Importance of Ashtkam
Ashtakam/अष्टकम्: The term Ashtakam, also often written Ashtakam, is derived from the Sanskrit word asht, meaning “Eight”. In context of poetic compositions, ‘Ashtkam’ refers to a particular form of poetry, written in eight stanzas. The stanzas in an “Ashtkam” are a rhyming quartet with four lines, i.e. end lines rhyme as a-a-a-a. Thus, in an Ashtakam generally thirty-two lines are maintained. All these stanzas follow a strict rhyme scheme.
The proper rhyme scheme for an Ashtkam is: a-a-a-a/b-b-b-b…… The rhyme designs are both ear-rhymes and eye-rhymes. Ear-rhyme where the end letters rhyme in sound and audibility, and eye-rhyme where the end letters appear similar. This rhyme sequence sets the usual structure of the Ashtakam. Ashtakam rhyme consists of identical (“Hard-Rhyme”) or similar (“Soft-Rhyme”) sounds placed at predictable locations, normally the ends of lines for external rhyme or within lines for internal rhyme. Sanskrit language exhibits high richness in sustaining rhyming structures.

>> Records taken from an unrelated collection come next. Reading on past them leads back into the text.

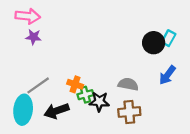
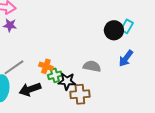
brown cross: (129, 112) -> (80, 94), moved

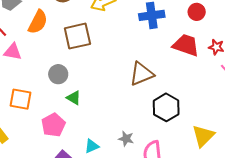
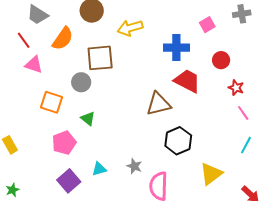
red circle: (197, 12) -> (221, 60), moved
red trapezoid: (186, 45) -> (187, 81), moved
gray circle: (58, 74) -> (81, 82), moved
orange square: (21, 99) -> (51, 102), moved

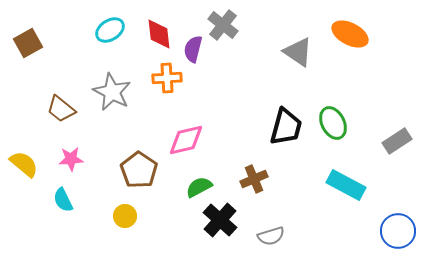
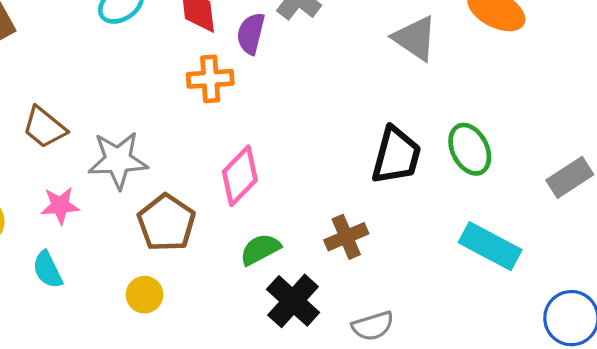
gray star: (112, 92) -> (118, 160), moved, turned -30
pink diamond: (186, 140) -> (240, 176), turned -33

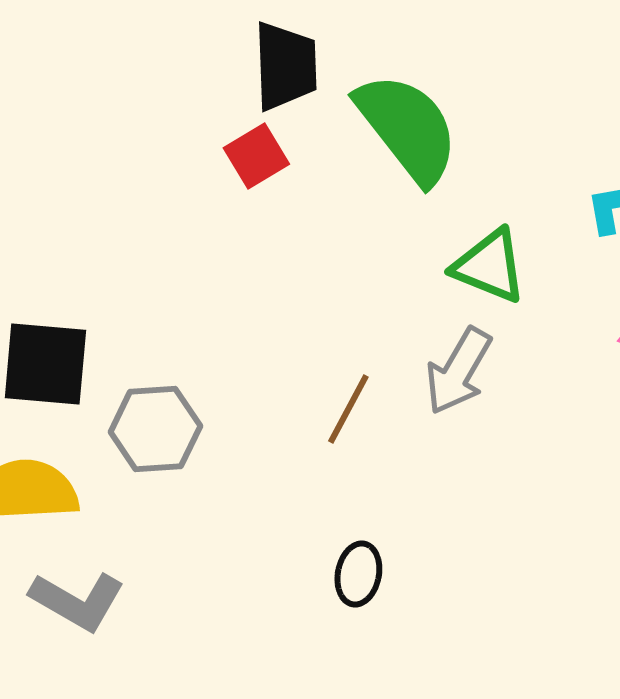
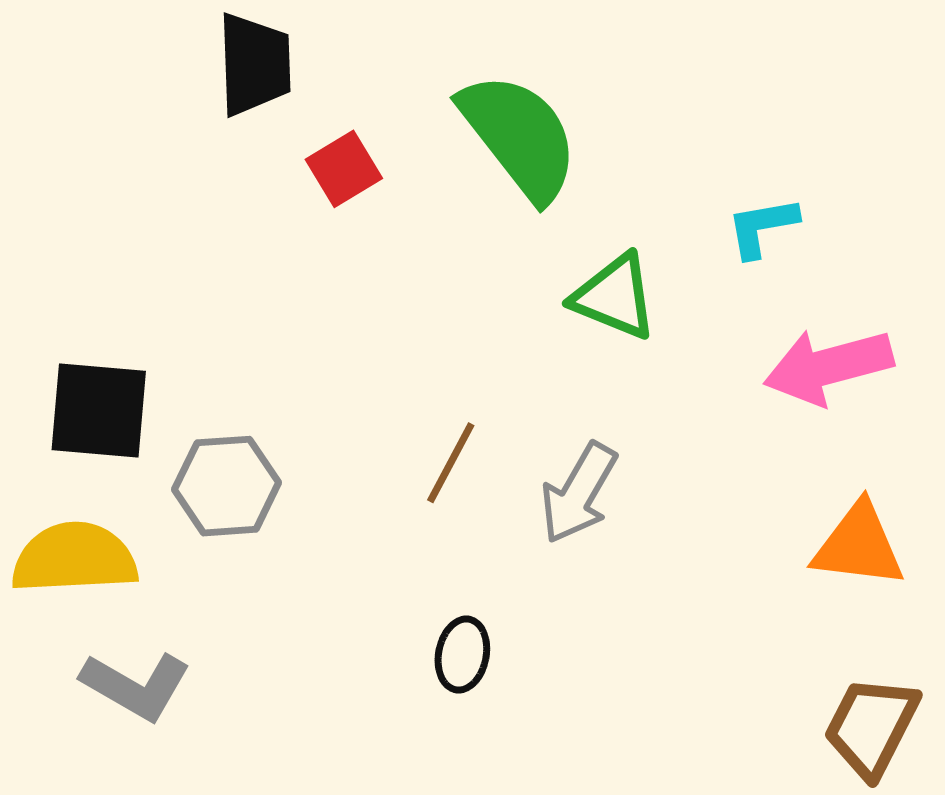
black trapezoid: (285, 66) -> (254, 64), moved
gray arrow: (458, 371) -> (579, 493), moved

Thus Sanskrit Ashtkam is capable of carrying a limited set of rhymes all over a lengthy composition. The conventions associated with the Ashtkam have evolved over its literary history of more than 2500 years. One of the best known Ashtkam writers was Adi Sankaracharya, who created an Ashtkam cycle with a group of Ashtkam, arranged to address a particular deity, and designed to be read both as a collection of fully realized individual poems and as a single poetic work comprising all the individual Ashtkam. He wrote more than thirty Ashtkam in Stuti [dedication] to various deities.
Ashtkam were a very popular and generally accepted genre of devotional and general poetry during the golden period of Sanskrit literature, and also that of Vedic Indian Literature.